Measurement	All Patients (n = 65)	Conventional Echocardiography		p	Strain Echocardiography		p
		Normal LVEF (≥ 55%, n = 41)	Abnormal LVEF (< 55%, n = 24)		Normal GLS4ch (< –17.2%, n = 9)	Abnormal GLS4ch (≥ –17.2%, n = 56)
LVEF (%), median (IQR)	58 (49.7–62.1)	61.4 (58.4–64.0)	48.1 (42.9–50.4)	< 0.001	62.2 (61.4–64.9)	56.6 (49–61.6)	0.003
GLS4ch (%), median (IQR)	–13.5 (–15.9 to –10.7)	–14.5 (–16.7 to –12.6)	–11.0 (–12.6 to –10.0)	< 0.001	–20 (–21.6 to –18.6)	–12.6 (–14.5 to –10.1)	< 0.001
Admission BNP (pg/mL)a	4,882 (2,176–14,925)	4,844 (2,121–14,122)	5,341 (3,726–17,886)	0.420	4,777 (1,920–15,401)	6,072 (4,462–14,925)	0.708
Maximum BNP (pg/mL)	18,480 (9,592–31,261)	17,042 (8,436–24,784)	19,225 (12,690–34,000)	0.192	9,592 (7,099–17,042)	19,910 (10,507–32,699)	0.042
Admission troponin (ng/mL)b	0.09 (0.02–0.31)	0.05 (0.02–0.31)	0.19 (0.04–0.41)	0.312	0.03 (0.02–0.05)	0.12 (0.02–0.49)	0.032
Maximum troponin (ng/mL)	0.37 (0.12–1.01)	0.33 (0.11–0.71)	0.75 (0.15–3.72)	0.061	0.11 (0.09–0.17)	0.415 (0.2–1.43)	0.014

BNP = brain natriuretic peptide, GLS4ch = global longitudinal strain four chamber, IQR = interquartile range, LVEF = left ventricular ejection fraction.

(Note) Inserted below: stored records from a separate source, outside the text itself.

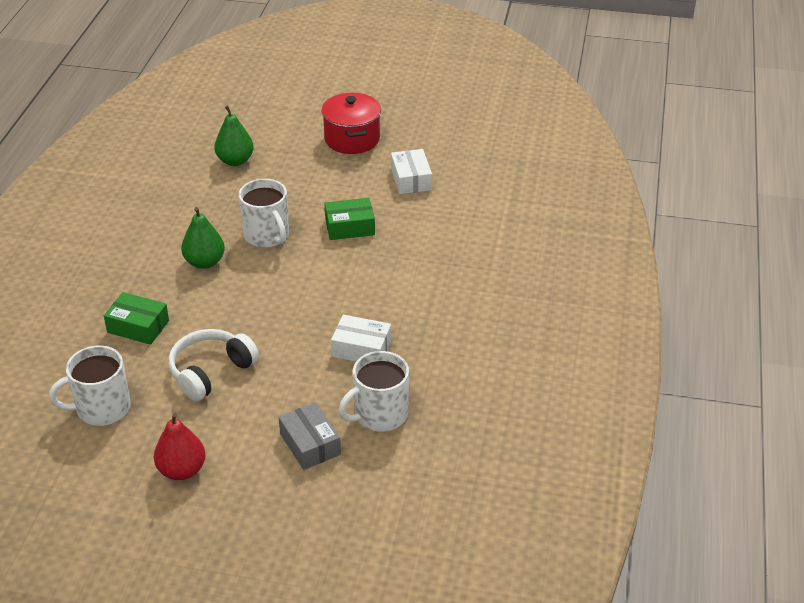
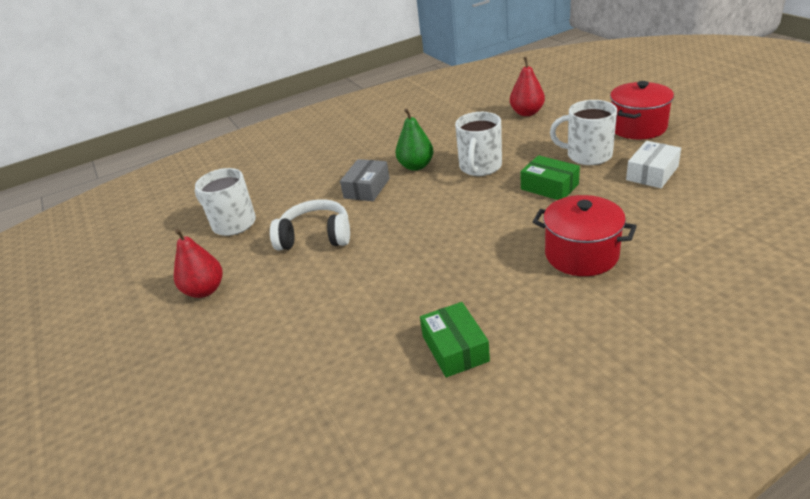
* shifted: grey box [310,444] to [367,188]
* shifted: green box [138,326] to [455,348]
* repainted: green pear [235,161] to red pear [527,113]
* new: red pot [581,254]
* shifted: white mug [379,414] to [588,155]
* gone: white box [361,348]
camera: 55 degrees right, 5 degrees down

aAdmission BNP values were obtained in 56 of 65 patients.

bAdmission troponin values were obtained in 57 of 65 patients.

Table 2.

ICU Therapies and Outcomes by Measurements of Cardiac Function

ICU Therapies	All Patients (n = 65)	Conventional Echocardiography		p	Strain Echocardiography		p
		Normal LVEF (≥ 55%, n = 41)	Abnormal LVEF (< 55%, n = 24)		Normal GLS4ch (< –17.2%, n = 9)	Abnormal GLS4ch (≥ –17.2%, n = 56)
Any vasoactives, n (%)	50 (77)	30 (73)	20 (83)	0.348	4 (44)	46 (82)	0.013
Days vasoactives, median (IQR)	3.5 (2–5)	2 (0–4)	3 (2–5)	0.158	2 (2–4)	4 (2–5)	0.099
Maximum Vasotropic-Inotropic Score, median (IQR)	15 (7–25)	17 (7–25)	12 (9.5–23)	0.262	17 (10–40)	14.8 (7–25)	0.577
Any positive pressure ventilation, n (%)	36 (55)	22 (51)	14 (67)	0.714	3 (33)	33 (59)	0.152
NIPPV, n (%)	28 (43)	16 (39)	12 (50)	0.388	1 (11)	27 (48)	0.037
Days of NIPPV, median (IQR)	2 (2–4)	2 (2–4)	2.5 (2–6)	0.837	2 (2–2)	2 (2–4)	0.714
Mechanical ventilation, n (%)	13 (20)	8 (20)	5 (21)	0.898	2 (22)	11 (20)	0.857
Days mechanical ventilation, median (IQR)	5 (4–5)	4.5 (4–5)	5 (5–7)	0.284	4.5 (4–5)	5 (3–7)	0.769
ICU outcomes
ICU LOS, median (IQR)	4 (2–6)	3 (2–5)	4.5 (3–7)	0.145	2 (2–4)	4.5 (3–7)	0.014
Hospital LOS, median (IQR)	12 (8–14)	11 (8–14)	13 (8–18)	0.288	10 (8–13)	12 (8–15)	0.581
Mortality, n (%)	0 (0)	NA	NA	NA	NA	NA	NA

GLS4ch = global longitudinal strain four chamber, IQR = interquartile range, LOS = length of stay, LVEF = left ventricular ejection fraction, NA = not available, NIPPV = noninvasive positive pressure ventilation.